Shama Sukul Lee is a qualified Software Engineer turned Food Technology Entrepreneur. She is the Founder of Sunfed, a company that uses clean technology to make flavorful meats without harming animals and the planet. Lee has a vision to create a highly scalable regenerative protein company that can feed the world through sustainable practices. She believes small changes in the food system can significantly impact the world.
Shama Sukul Lee is an engineer born and raised in New Zealand. Her journey began in 2012; she said, “I was feeling really unfulfilled, and so much so that I couldn’t get up and go to work.” She continued, “I wasn’t doing what gave me meaning.”
That’s when Lee decided to take a year off from her role as a Software Engineer. “I had a bit of an existential crisis. I started to feel unfulfilled, unsettled and hollow,” she said. She took this time off, and shut herself off from all social media sites, and took time off to think deeply about her purpose in life. Coincidentally, she was also on a personal journey to eat less meat. “I was a huge meat eater; I grew up eating meat,” said Sukul Lee. “When I gave it up, I struggled.
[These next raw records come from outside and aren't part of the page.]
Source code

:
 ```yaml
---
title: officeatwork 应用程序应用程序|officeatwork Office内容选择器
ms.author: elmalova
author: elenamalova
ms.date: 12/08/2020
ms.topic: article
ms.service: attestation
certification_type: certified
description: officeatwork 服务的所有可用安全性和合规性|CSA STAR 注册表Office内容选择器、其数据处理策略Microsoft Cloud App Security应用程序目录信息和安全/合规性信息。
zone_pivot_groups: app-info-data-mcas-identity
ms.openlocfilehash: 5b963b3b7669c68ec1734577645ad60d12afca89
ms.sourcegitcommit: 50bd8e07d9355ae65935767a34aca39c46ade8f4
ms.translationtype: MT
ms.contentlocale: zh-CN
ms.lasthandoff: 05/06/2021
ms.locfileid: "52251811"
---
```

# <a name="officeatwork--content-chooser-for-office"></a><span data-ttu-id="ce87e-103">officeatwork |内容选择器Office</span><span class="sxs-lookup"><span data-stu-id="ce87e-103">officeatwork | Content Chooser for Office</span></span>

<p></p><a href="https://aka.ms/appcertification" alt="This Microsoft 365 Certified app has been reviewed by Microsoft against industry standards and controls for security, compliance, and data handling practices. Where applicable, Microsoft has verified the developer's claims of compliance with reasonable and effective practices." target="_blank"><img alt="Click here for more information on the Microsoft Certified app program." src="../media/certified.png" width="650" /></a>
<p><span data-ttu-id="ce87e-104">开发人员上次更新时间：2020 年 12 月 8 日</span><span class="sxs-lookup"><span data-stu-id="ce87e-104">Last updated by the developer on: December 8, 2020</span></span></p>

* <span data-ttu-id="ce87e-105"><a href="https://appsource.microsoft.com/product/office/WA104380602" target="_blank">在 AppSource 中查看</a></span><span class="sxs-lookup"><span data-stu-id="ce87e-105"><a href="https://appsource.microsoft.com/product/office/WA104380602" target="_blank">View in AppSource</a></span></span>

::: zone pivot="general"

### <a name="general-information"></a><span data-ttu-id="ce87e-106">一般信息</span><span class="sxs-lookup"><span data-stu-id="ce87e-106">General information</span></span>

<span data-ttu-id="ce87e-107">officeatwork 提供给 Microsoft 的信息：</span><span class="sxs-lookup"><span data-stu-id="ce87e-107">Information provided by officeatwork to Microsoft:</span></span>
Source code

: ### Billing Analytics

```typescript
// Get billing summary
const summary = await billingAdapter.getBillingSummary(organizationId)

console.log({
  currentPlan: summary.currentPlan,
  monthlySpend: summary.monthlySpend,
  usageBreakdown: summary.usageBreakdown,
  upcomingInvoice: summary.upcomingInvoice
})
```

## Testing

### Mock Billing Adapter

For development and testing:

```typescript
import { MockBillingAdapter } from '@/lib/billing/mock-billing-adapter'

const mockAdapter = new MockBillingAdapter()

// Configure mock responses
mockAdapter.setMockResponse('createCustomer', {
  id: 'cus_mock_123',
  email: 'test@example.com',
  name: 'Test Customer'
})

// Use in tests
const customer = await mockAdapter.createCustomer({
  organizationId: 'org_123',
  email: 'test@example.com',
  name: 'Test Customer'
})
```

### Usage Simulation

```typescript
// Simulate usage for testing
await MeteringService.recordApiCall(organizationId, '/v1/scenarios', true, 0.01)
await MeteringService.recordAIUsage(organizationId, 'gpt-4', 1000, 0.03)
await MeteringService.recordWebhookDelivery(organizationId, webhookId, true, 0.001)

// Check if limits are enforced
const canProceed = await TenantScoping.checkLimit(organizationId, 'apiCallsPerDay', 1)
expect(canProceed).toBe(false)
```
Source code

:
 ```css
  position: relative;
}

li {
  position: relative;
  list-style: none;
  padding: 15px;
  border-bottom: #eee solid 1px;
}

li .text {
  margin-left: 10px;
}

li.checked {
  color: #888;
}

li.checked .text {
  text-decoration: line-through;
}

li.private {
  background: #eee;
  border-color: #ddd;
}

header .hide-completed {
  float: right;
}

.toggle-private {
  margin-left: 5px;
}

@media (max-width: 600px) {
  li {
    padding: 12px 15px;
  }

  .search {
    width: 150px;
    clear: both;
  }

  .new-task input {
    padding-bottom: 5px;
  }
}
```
I relapsed a few times. I was not very well versed in eating other kinds of foods because I think eating meat makes you lazy. You have to figure out what food to eat, I was completely ignorant.”
In a process common to many startups, the personal coalesced with the professional and a new business was born. She founded Sunfed Foods by raising $10 million in funds and gathered a group of employees to help her manufacture a product that would be an excellent alternative to meat.
“Everything I went through was not like the texture of meat, it was more like tofu,” said Lee. “With meat, there’s a mouth feel — the bite, the texture, and I was missing that quite a bit.”
She was determined to create a product with high protein, low carb and nutritional benefits of meat while using natural and simple products available. After Lee struggled with letting go of meat, she was eager to not come from that place of judgment or preachiness. Lee said it is important to her that she and her brand aren’t preachy regarding veganism. Lee said, “I am not judging your diet choices, and I don’t consider Sunfed a vegan brand. Instead, Sunfed’s simply offering consumers a choice.”
She continued, “Everyone’s saying we’re eating too much meat, but no one’s really putting forward a solution for it. I didn’t want to be part of a campaign of judging and preaching. I’m a solutions architect.”
The energy consumed in the food production industry eclipses all other sectors, including transport. “As the industry is more intensified and grows in scale, the risks also grow – of damage to soil, water, deforestation and food safety. It’s the definition of unsustainable,” Lee admonished. Her small team, including her husband Hayden, set out to find an alternative, which could be sustainable even as it scaled up. They landed on yellow peas for the chicken-free vegan meat, which is a fast-growing crop and doesn’t require excessive water or negatively impact the soil.
The fake chicken meat is made from a shortlist of ingredients, including natural yeast extract, maize starch, pea protein, rice bran oil, pea fibre, pumpkin and water. However, Lee says the magic lies in her specially made machines that give the plant proteins more structure to mimic animal proteins and taste better.
“I was forced into hardware engineering to solve the problem,” Lee said. “We had to design and build machines … we had to try so many combinations of ingredients to get the right ones, and the more minimal you get, the harder it gets.”
By 2017, her chicken-free vegan meat was sold at two of New Zealand’s biggest supermarkets and was set to launch in Australia, along with a beef-free burger that was soon a best-seller. “The reason I keep going is because my mission is much bigger than me,” she said. “My intent is to leave the world better than I found it.”
Sunfed then launched its new bacon product in 2020 to keep up with the growing demand for animal-based bacon. “We launched it at Meatstock 2020, a live music and barbeque festival, of all places. The hardest audience you can find. And we were the most popular stand. I had bodyguards and I didn’t need them!” Lee said. It passed the taste test even with the harshest critics, emerging victorious in the plant-based meats industry.
While sustainable food technology is an area for unprecedented growth, Lee believes that there are multiple areas where startups can use the power of business for positive change. Lee said, “COVID-19 clearly showed what is essential to humanity. I advise entrepreneurs to consider what the real foundational aspects of humanity are and transform those.” She continued, “That is the biggest bang for buck, that will make the biggest difference.”
Lee describes entrepreneurship as a personal journey, requiring reserves of energy and self-knowledge. “Starting a company means you’re constantly being stress-tested,” Lee says. “There is one challenge after another, and you have to learn to enjoy the process or you’ll crumble with the pressure and fast pace.”